The Stress of Moving Homes

What makes relocation particularly stressful for introverts is the fact that it entails being in a new environment, which means a constant barrage of stimulation. There are new places to make sense of, new sights, sounds, and smells to take in, new neighbors to get along with, and the list goes on. This can all be draining for an introvert who craves a sense of comfort, stability, and familiarity; like what your former home provides. So you may hear your daughter frequently musing how happy they were at your old house, sometimes throwing a fit and telling you that moving was a bad idea.

Other than the overstimulation, there’s also the fact that moving is riddled with tasks to do. Declutter here. Pack stuff there.

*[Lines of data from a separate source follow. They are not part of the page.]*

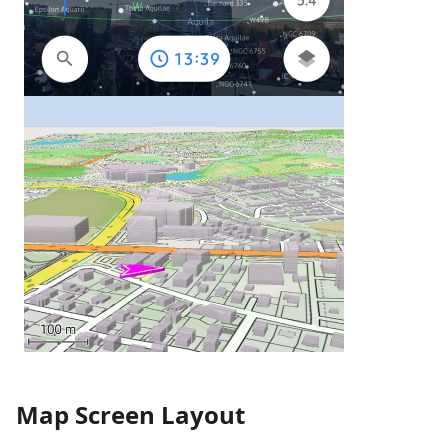
Map Screen Layout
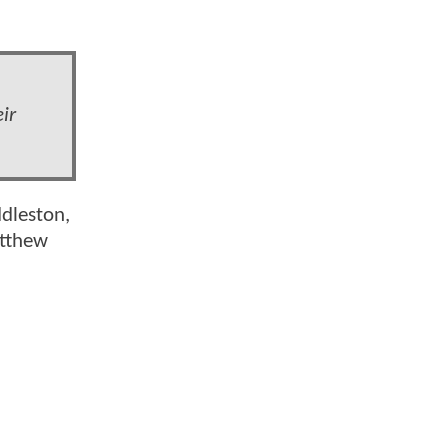
ir
ddleston,
atthew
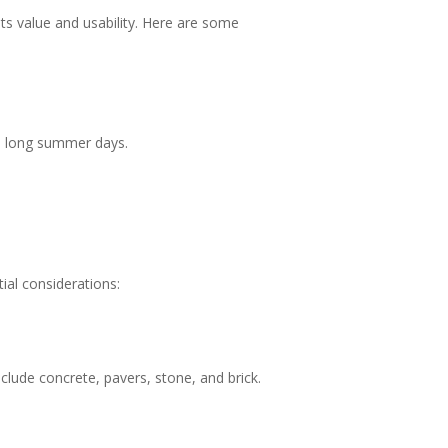
ts value and usability. Here are some
the long summer days.
ial considerations:
lude concrete, pavers, stone, and brick.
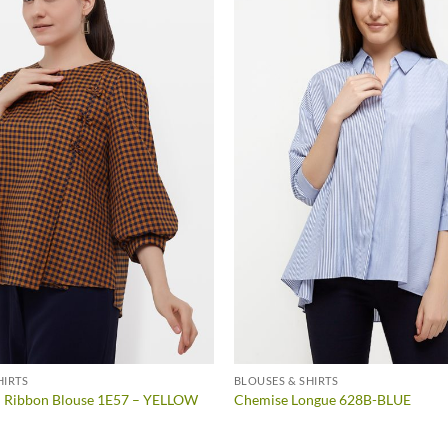
HIRTS
BLOUSES & SHIRTS
d Ribbon Blouse 1E57 – YELLOW
Chemise Longue 628B-BLUE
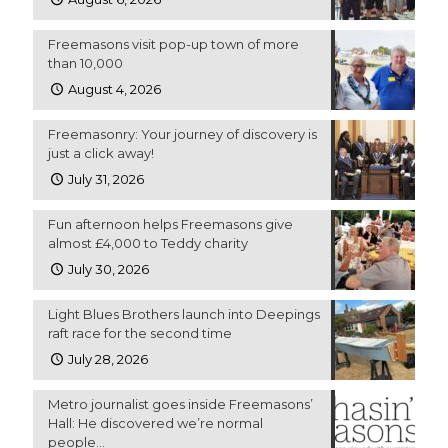
Freemasons visit pop-up town of more
than 10,000
August 4, 2026
Freemasonry: Your journey of discovery is
just a click away!
July 31, 2026
Fun afternoon helps Freemasons give
almost £4,000 to Teddy charity
July 30, 2026
Light Blues Brothers launch into Deepings
raft race for the second time
July 28, 2026
Metro journalist goes inside Freemasons’
Hall: He discovered we’re normal
people…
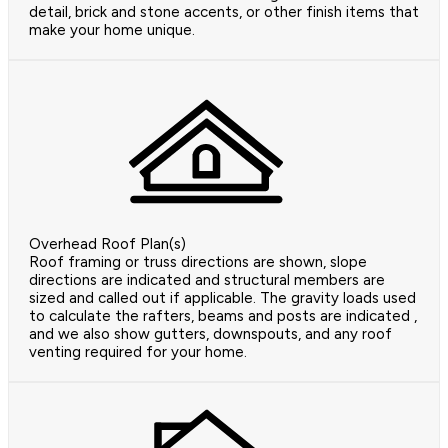
detail, brick and stone accents, or other finish items that
make your home unique.
Overhead Roof Plan(s)
Roof framing or truss directions are shown, slope
directions are indicated and structural members are
sized and called out if applicable. The gravity loads used
to calculate the rafters, beams and posts are indicated ,
and we also show gutters, downspouts, and any roof
venting required for your home.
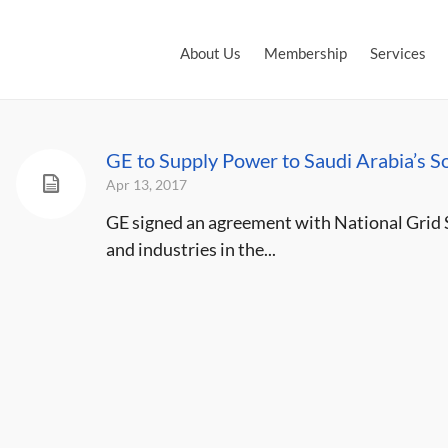
About Us
Membership
Services
GE to Supply Power to Saudi Arabia’s S
Apr 13, 2017
GE signed an agreement with National Grid 
and industries in the...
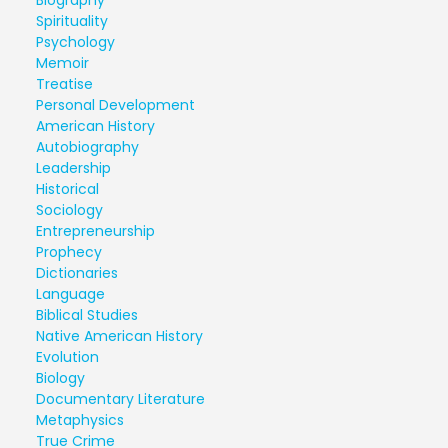
Biography
Spirituality
Psychology
Memoir
Treatise
Personal Development
American History
Autobiography
Leadership
Historical
Sociology
Entrepreneurship
Prophecy
Dictionaries
Language
Biblical Studies
Native American History
Evolution
Biology
Documentary Literature
Metaphysics
True Crime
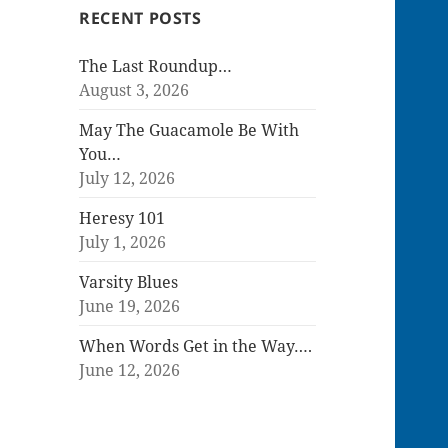
RECENT POSTS
The Last Roundup…
August 3, 2026
May The Guacamole Be With
You…
July 12, 2026
Heresy 101
July 1, 2026
Varsity Blues
June 19, 2026
When Words Get in the Way….
June 12, 2026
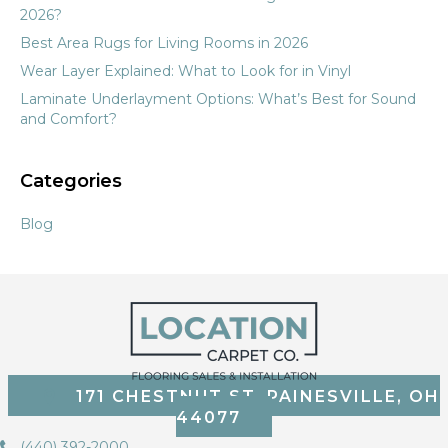
2026?
Best Area Rugs for Living Rooms in 2026
Wear Layer Explained: What to Look for in Vinyl
Laminate Underlayment Options: What’s Best for Sound
and Comfort?
Categories
Blog
171 CHESTNUT ST, PAINESVILLE, OH
44077
(440) 392-2000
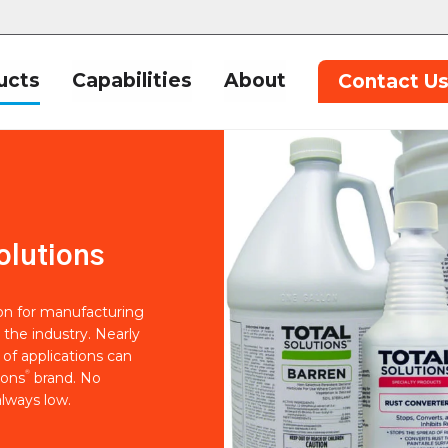
ucts
Capabilities
About
Contact U
olutions
ion for manufacturing
 the industry. Nearly
of applications can
®
ions
brand. No
lways low.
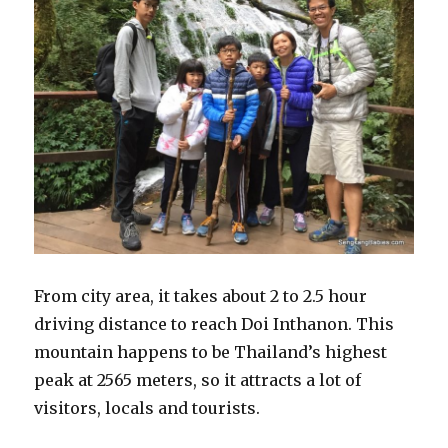
From city area, it takes about 2 to 2.5 hour
driving distance to reach Doi Inthanon. This
mountain happens to be Thailand’s highest
peak at 2565 meters, so it attracts a lot of
visitors, locals and tourists.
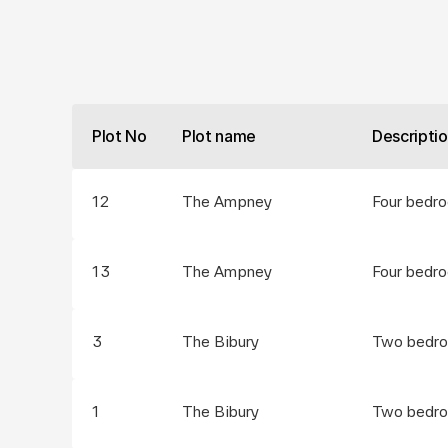
Plot No
Plot name
Descripti
12
The Ampney
Four bedr
13
The Ampney
Four bedr
3
The Bibury
Two bedro
1
The Bibury
Two bedro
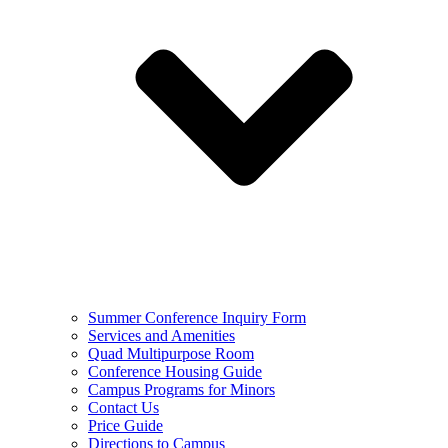
Summer Conference Inquiry Form
Services and Amenities
Quad Multipurpose Room
Conference Housing Guide
Campus Programs for Minors
Contact Us
Price Guide
Directions to Campus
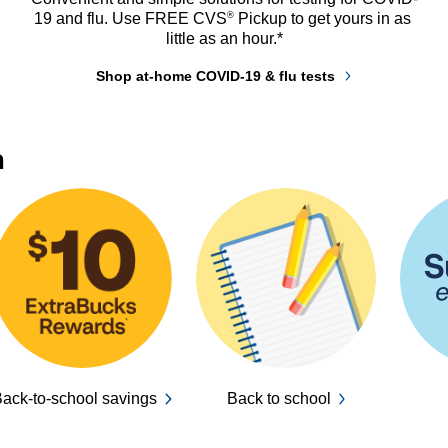
®
19 and flu. Use FREE CVS
 Pickup to get yours in as 
little as an hour.*
Shop at-home COVID-19 & flu tests
n
ack-to-school savings
Back to school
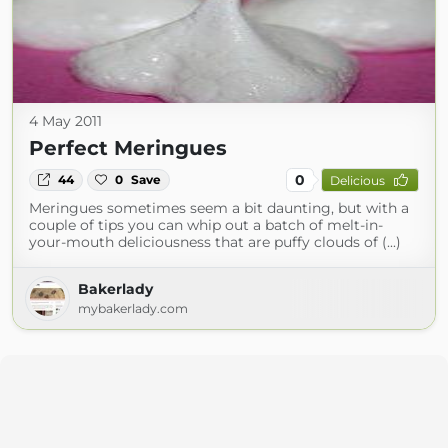
4 May 2011
Perfect Meringues
0
44
0
Save
Delicious
Meringues sometimes seem a bit daunting, but with a
couple of tips you can whip out a batch of melt-in-
your-mouth deliciousness that are puffy clouds of (...)
Bakerlady
mybakerlady.com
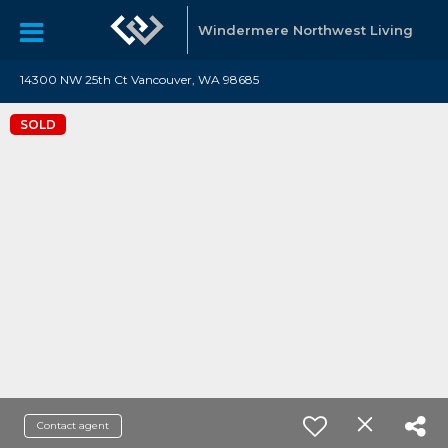
Windermere Northwest Living
14300 NW 25th Ct Vancouver, WA 98685
SOLD
Contact agent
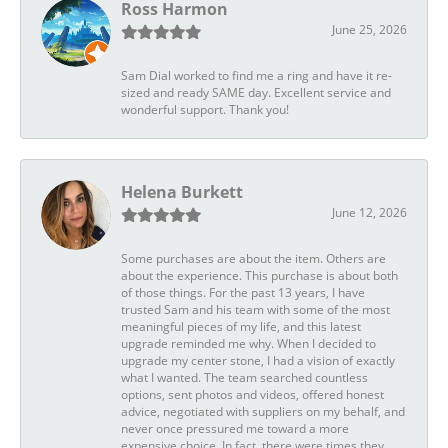
Ross Harmon
June 25, 2026
Sam Dial worked to find me a ring and have it re-
sized and ready SAME day. Excellent service and
wonderful support. Thank you!
Helena Burkett
June 12, 2026
Some purchases are about the item. Others are
about the experience. This purchase is about both
of those things. For the past 13 years, I have
trusted Sam and his team with some of the most
meaningful pieces of my life, and this latest
upgrade reminded me why. When I decided to
upgrade my center stone, I had a vision of exactly
what I wanted. The team searched countless
options, sent photos and videos, offered honest
advice, negotiated with suppliers on my behalf, and
never once pressured me toward a more
expensive choice. In fact, there were times they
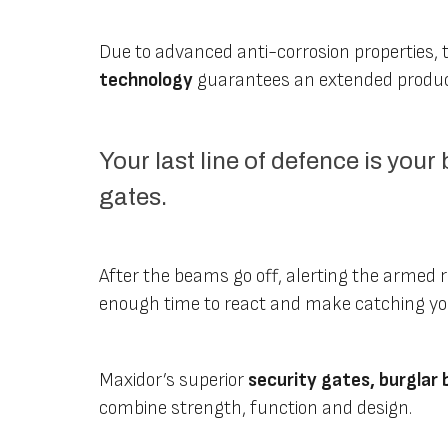
Due to advanced anti-corrosion properties, 
technology
guarantees an extended produc
Your last line of defence is your
gates.
After the beams go off, alerting the armed r
enough time to react and make catching you 
Maxidor’s superior
security gates, burglar 
combine strength, function and design.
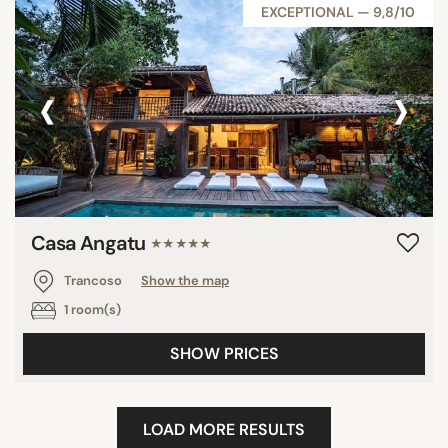
EXCEPTIONAL — 9,8/10
‹
›
Casa Angatu
★★★★★
Trancoso
Show the map
1 room(s)
SHOW PRICES
LOAD MORE RESULTS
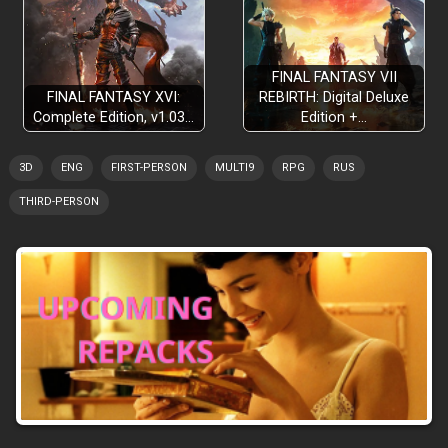
FINAL FANTASY VII
FINAL FANTASY XVI:
REBIRTH: Digital Deluxe
Complete Edition, v1.03…
Edition +…
3D
ENG
FIRST-PERSON
MULTI9
RPG
RUS
THIRD-PERSON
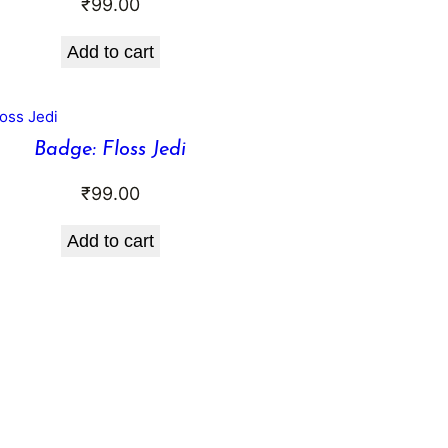
₹
99.00
Add to cart
Badge: Floss Jedi
₹
99.00
Add to cart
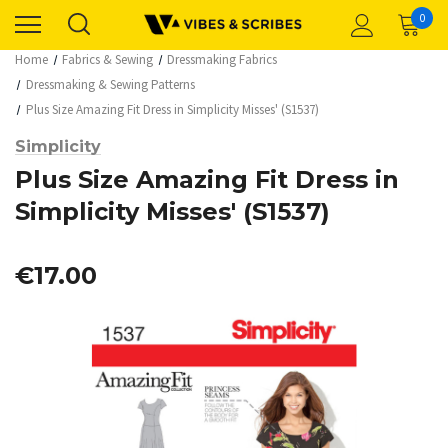
0
Home
Fabrics & Sewing
Dressmaking Fabrics
Dressmaking & Sewing Patterns
Plus Size Amazing Fit Dress in Simplicity Misses' (S1537)
Simplicity
Plus Size Amazing Fit Dress in
Simplicity Misses' (S1537)
€17.00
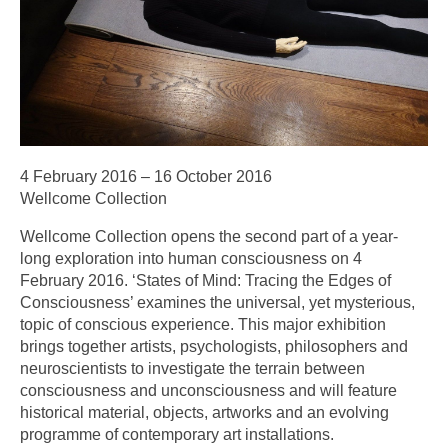
4 February 2016 – 16 October 2016
Wellcome Collection
Wellcome Collection opens the second part of a year-
long exploration into human consciousness on 4
February 2016. ‘States of Mind: Tracing the Edges of
Consciousness’ examines the universal, yet mysterious,
topic of conscious experience. This major exhibition
brings together artists, psychologists, philosophers and
neuroscientists to investigate the terrain between
consciousness and unconsciousness and will feature
historical material, objects, artworks and an evolving
programme of contemporary art installations.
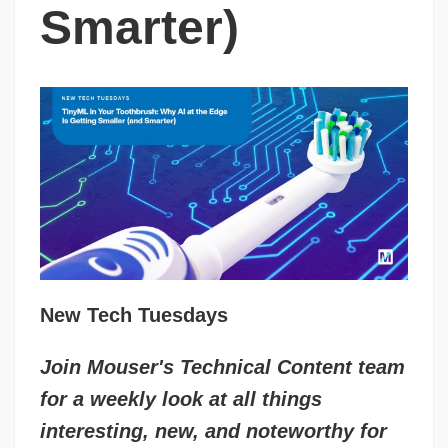
Smarter)
New Tech Tuesdays
Join Mouser's Technical Content team
for a weekly look at all things
interesting, new, and noteworthy for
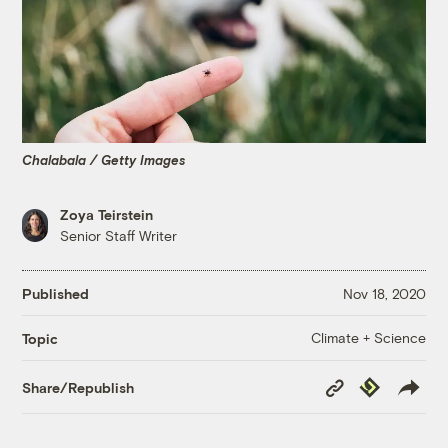
Chalabala / Getty Images
Zoya Teirstein
Senior Staff Writer
Published
Nov 18, 2020
Climate + Science
Topic
Copy
Republish
Share/Republish
Link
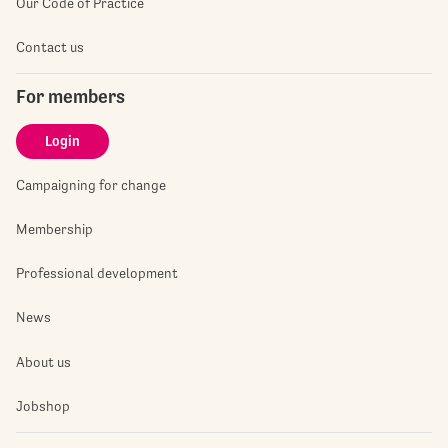
Our Code of Practice
Contact us
For members
Login
Campaigning for change
Membership
Professional development
News
About us
Jobshop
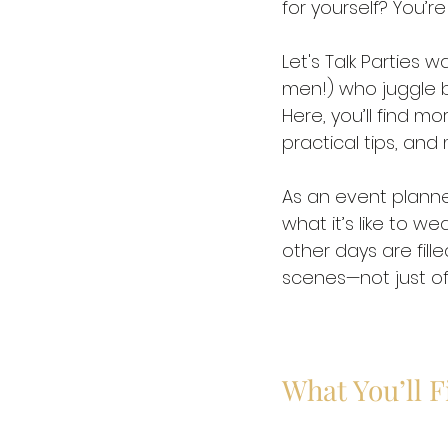
for yourself? You’re 
Let's Talk Parties
men!) who juggle bu
Here, you’ll find mor
practical tips, and
As an event planne
what it’s like to w
other days are fill
scenes—not just of 
What You’ll 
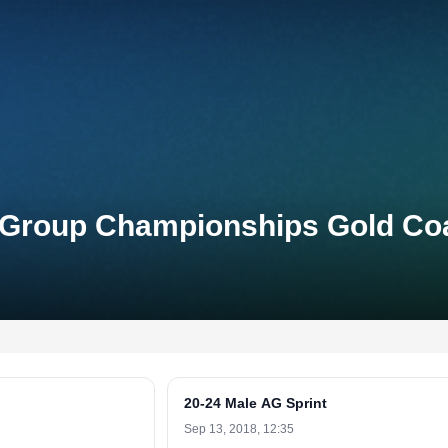
e-Group Championships Gold Co
20-24 Male AG Sprint
Sep 13, 2018, 12:35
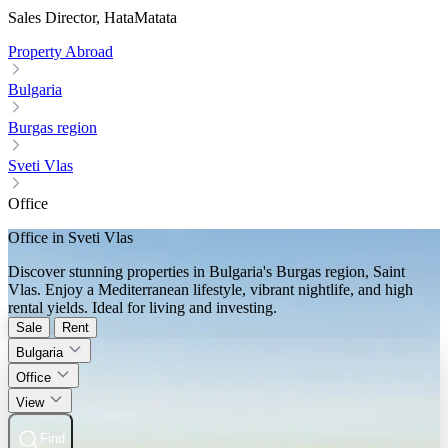
Sales Director, HataMatata
Property Abroad
Bulgaria
Burgas region
Sveti Vlas
Office
Office in Sveti Vlas
Discover stunning properties in Bulgaria's Burgas region, Saint
Vlas. Enjoy a Mediterranean lifestyle, vibrant nightlife, and high
rental yields. Ideal for living and investing.
Sale
Rent
Bulgaria
Office
View
Find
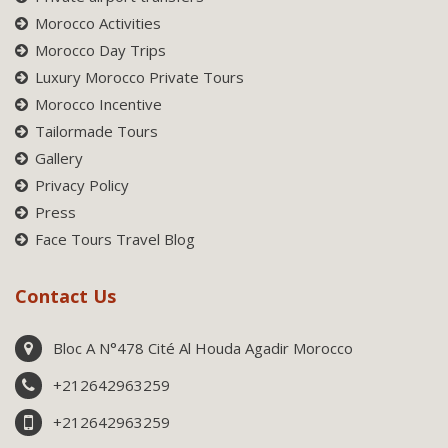
Morocco Activities
Morocco Day Trips
Luxury Morocco Private Tours
Morocco Incentive
Tailormade Tours
Gallery
Privacy Policy
Press
Face Tours Travel Blog
Contact Us
Bloc A N°478 Cité Al Houda Agadir Morocco
+212642963259
+212642963259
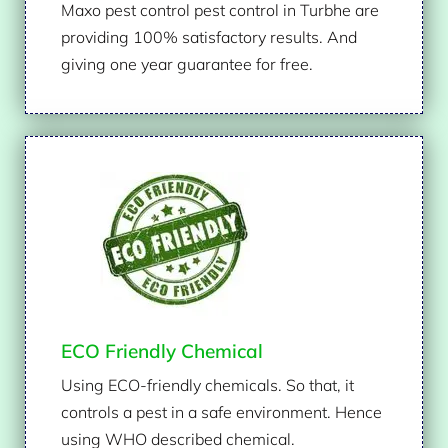
Maxo pest control pest control in Turbhe are
providing 100% satisfactory results. And
giving one year guarantee for free.
ECO Friendly Chemical
Using ECO-friendly chemicals. So that, it
controls a pest in a safe environment. Hence
using WHO described chemical.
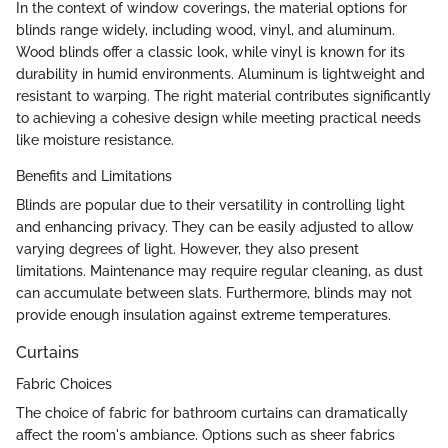
In the context of window coverings, the material options for
blinds range widely, including wood, vinyl, and aluminum.
Wood blinds offer a classic look, while vinyl is known for its
durability in humid environments. Aluminum is lightweight and
resistant to warping. The right material contributes significantly
to achieving a cohesive design while meeting practical needs
like moisture resistance.
Benefits and Limitations
Blinds are popular due to their versatility in controlling light
and enhancing privacy. They can be easily adjusted to allow
varying degrees of light. However, they also present
limitations. Maintenance may require regular cleaning, as dust
can accumulate between slats. Furthermore, blinds may not
provide enough insulation against extreme temperatures.
Curtains
Fabric Choices
The choice of fabric for bathroom curtains can dramatically
affect the room's ambiance. Options such as sheer fabrics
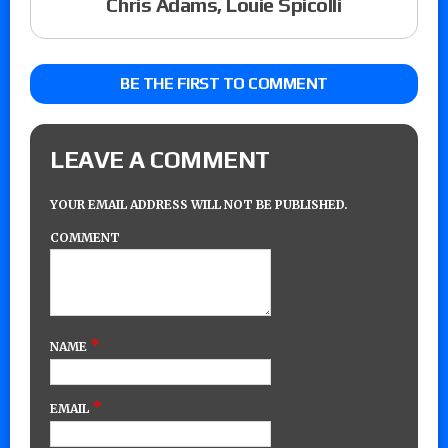
Chris Adams, Louie Spicolli
BE THE FIRST TO COMMENT
LEAVE A COMMENT
YOUR EMAIL ADDRESS WILL NOT BE PUBLISHED.
COMMENT
*
NAME
*
EMAIL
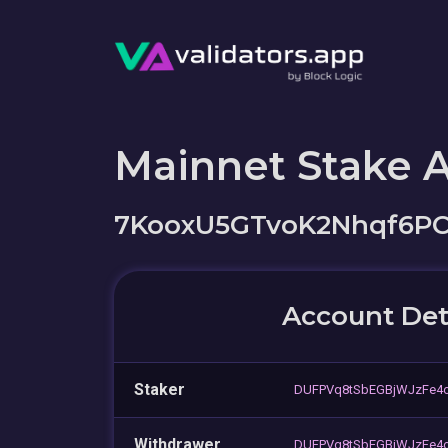
Mainnet Stake 
7KooxU5GTvoK2Nhqf6P
Account Det
Staker
DUFPVq8tSbEGBjWJzFe4
Withdrawer
DUFPVq8tSbEGBjWJzFe4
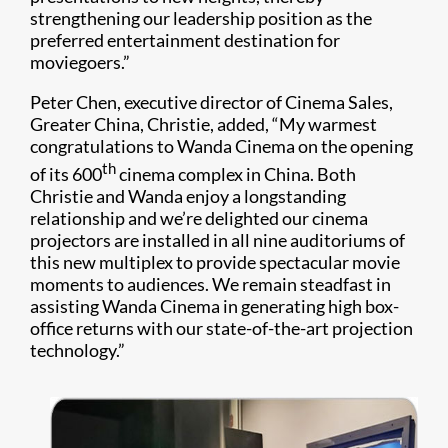
strengthening our leadership position as the
preferred entertainment destination for
moviegoers.”
Peter Chen, executive director of Cinema Sales,
Greater China, Christie, added, “My warmest
congratulations to Wanda Cinema on the opening
th
of its 600
cinema complex in China. Both
Christie and Wanda enjoy a longstanding
relationship and we’re delighted our cinema
projectors are installed in all nine auditoriums of
this new multiplex to provide spectacular movie
moments to audiences. We remain steadfast in
assisting Wanda Cinema in generating high box-
office returns with our state-of-the-art projection
technology.”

Go through the checklists. Compare the quotes of local moving companies. Fort Lauderdale, FL-based experts say that these are energy-draining for introverts, leaving them with no time to recharge, no window to be alone with their thoughts.

child looking out the window

The Moving Game Plan for Introverts

How do you make relocation less stressful for introverts? To reduce the overstimulation in the new environment, what you need to do is to make the new familiar. A few weeks before moving day, schedule a trip to your new house and neighborhood with kids. If possible, take them on tour in their bedrooms, at the yard, even at the local playground. While you’re at it, ask them questions that will allow them to envision themselves living in it. Like for instance, ‘what would you put as a wallpaper in your room?’ or ‘what do you think would your friends at the park be like?’. With a few more visits to the new neighborhood, the adjustment will hopefully be more bearable by the time that you move in later.

It’s also wiser to start with the moving tasks at least two months before the moving day. It’s the ideal time frame, one that would allow your kids to breathe and take a pause from all the decluttering and packing. If you need to move out fast though, the trick is to get as much help as possible. Ask your loved ones to give you a hand. In no time, you’ll be done, and your kids will have the opportunity to replenish their energy just before the actual trip to your new home.

Moving with Introverted Kids

Remember, relocation is never easy on the children, especially the introverts. So as much as you’re busy with all the downsizing and loading up of stuff, consider your kids’ emotions. Try your best to make this a less stressful emotional roller coaster for them.